Eso es lo que hago aquí, Avelino de azúcar.
Encogiéndose de
hombros, el mozo la desvió con movimiento despreciativo, y siguió en busca de
la fuente, que surtía a tres pasos de allí, entre helechos, bajo una higuera y
un castaño, cuya sombra enfresquecía la corriente pura. María Silveria apretó
el puño y lo tendió hacia su amor antiguo: antiguo, ¡ay!, y presente, que bien
sentía en las entrañas, en la quemadura aquella, de rabia y desesperación, que
el amor aldeano, furioso, vivía y se revolvía como gato montés o tejón salvaje
acosado por cazadores. Regresaba Avelino ya, trayendo rodeado de plantas verdes
para resguardarlo del calor de las manos el vaso de agua helada casi. Y María
Silveria, incorporándose, le insultó otra vez.
-Anda, anda a
servir a la de los zapatos rojos... Que te pise el alma con ellos, a ver si
tienes alma, Avelino de azúcar... ¿Te acuerdas del molino de Pepe Rey? ¿Te
acuerdas lo que parolamos?
-Larga de aquí,
y cálzate esos pies, que das enojo -fue la respuesta de Avelino, al amparar el
vaso por temor de verter el agua.
María Silveria
calló... Sus puños morenos, de trabajadora, se alzaron al cielo, protestando.

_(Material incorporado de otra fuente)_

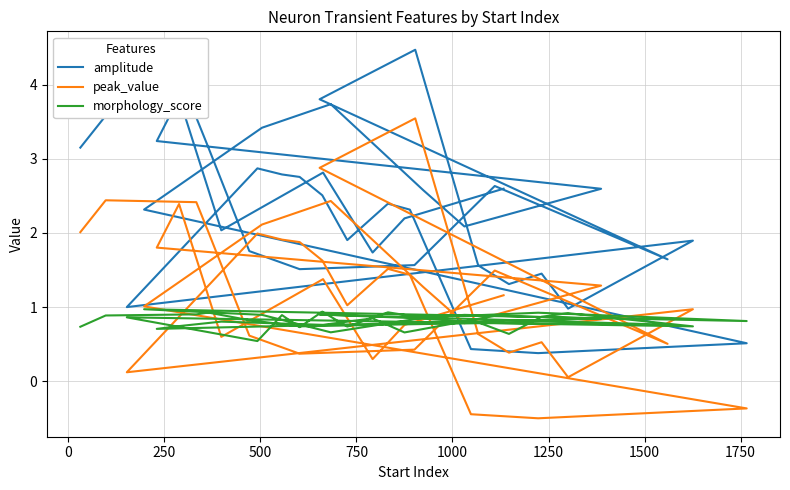

What are all the series names shown in the legend?

amplitude, peak_value, morphology_score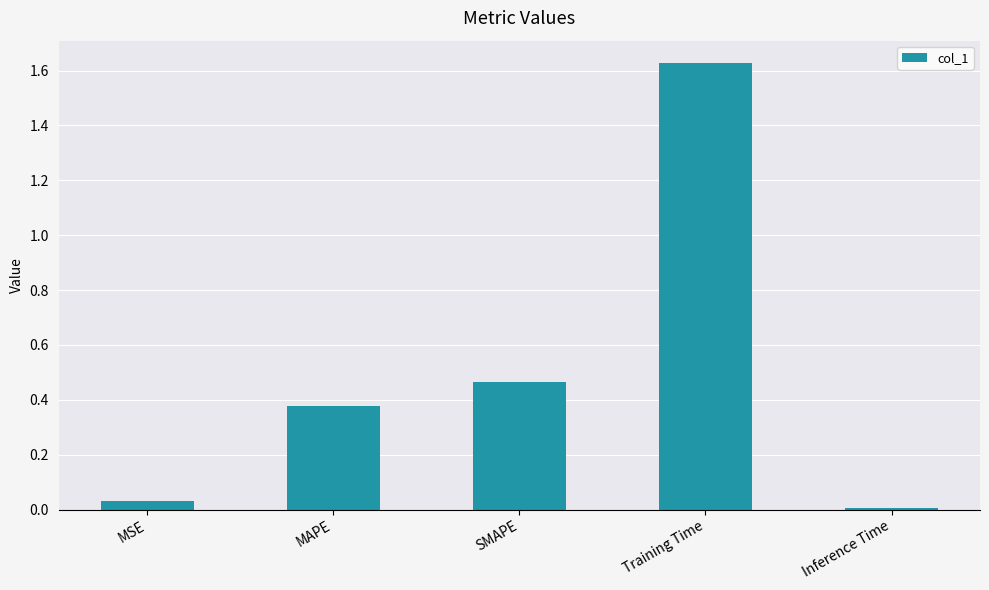

What is the label of the 3rd bar from the left?

SMAPE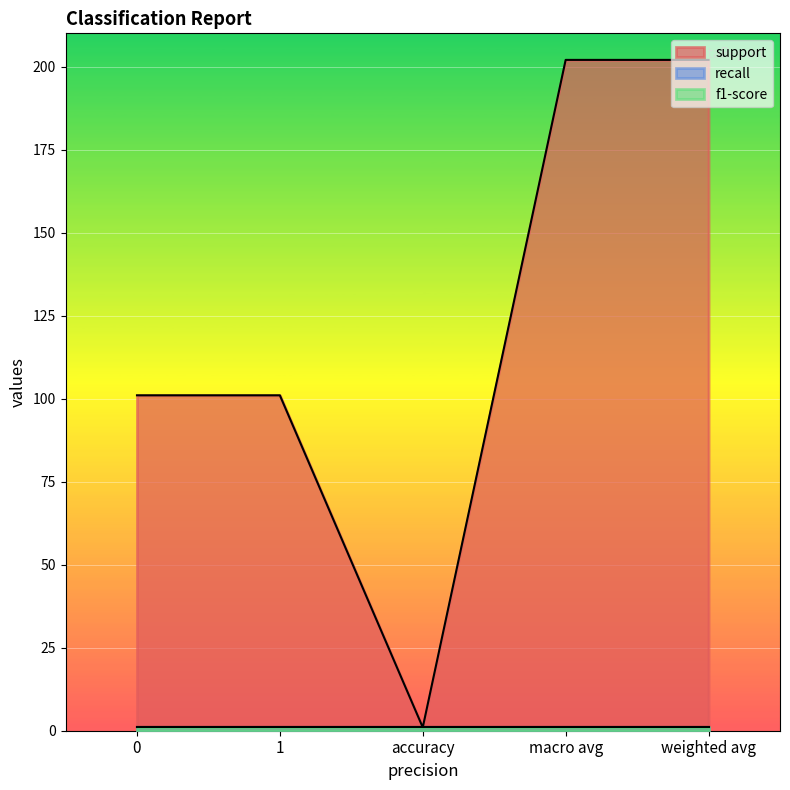

What is the average value of the f1-score series?

1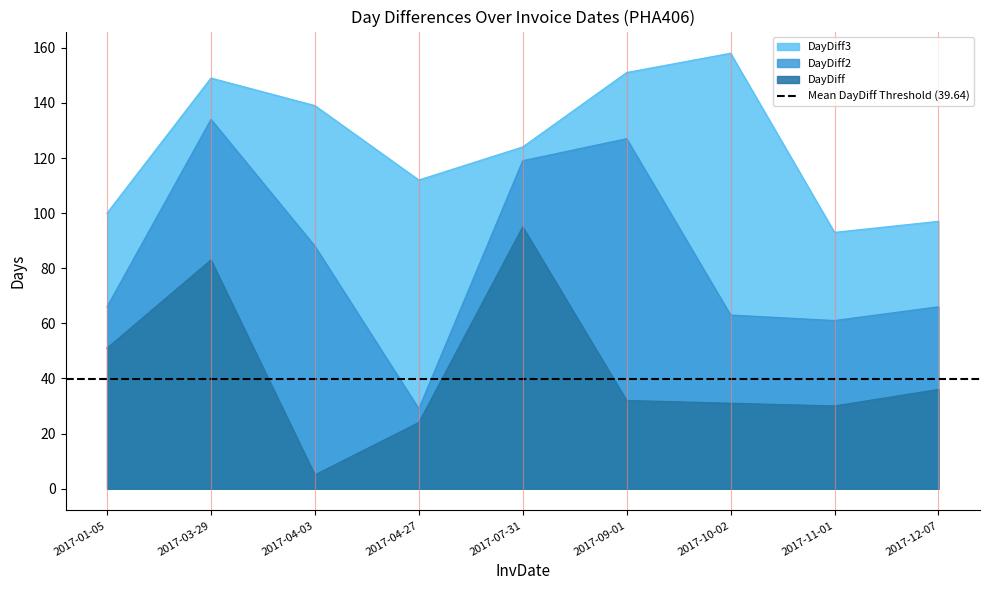

At which label does DayDiff2 reach its peak?

2017-03-29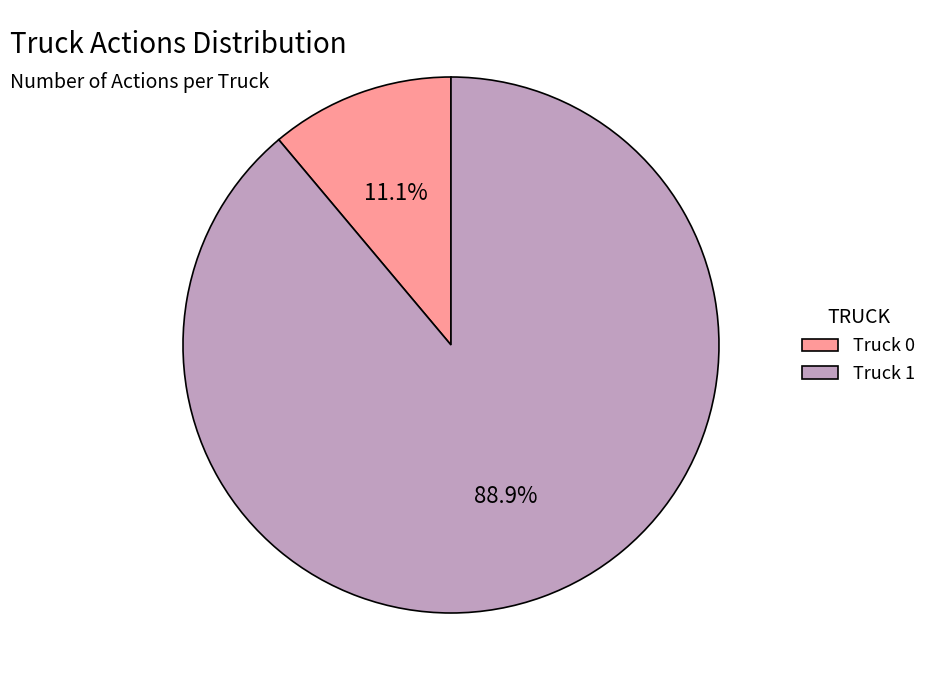

To the nearest percent, what portion does Truck 1 represent?

89%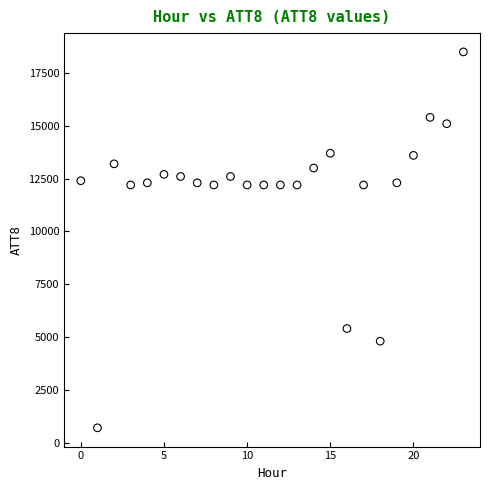

What is the range of Y values (max minus min)?

17800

El cielo sabía que ella nunca había hecho mal a nadie, y el cielo no debe de
ser amigo de las malvadas que embrujan a los hombres con zapatos colorados,
moñudos. Se inclinó sobre el cestón; cogió de él la hoz de segar, afilada,
reluciente, que manejaba con tanto vigor y destreza, y ocultándolo bajo el
delantal, se metió por la casa adentro, segura de lo que iba a hacer, de la
mala hierba que iba a segar de un golpe.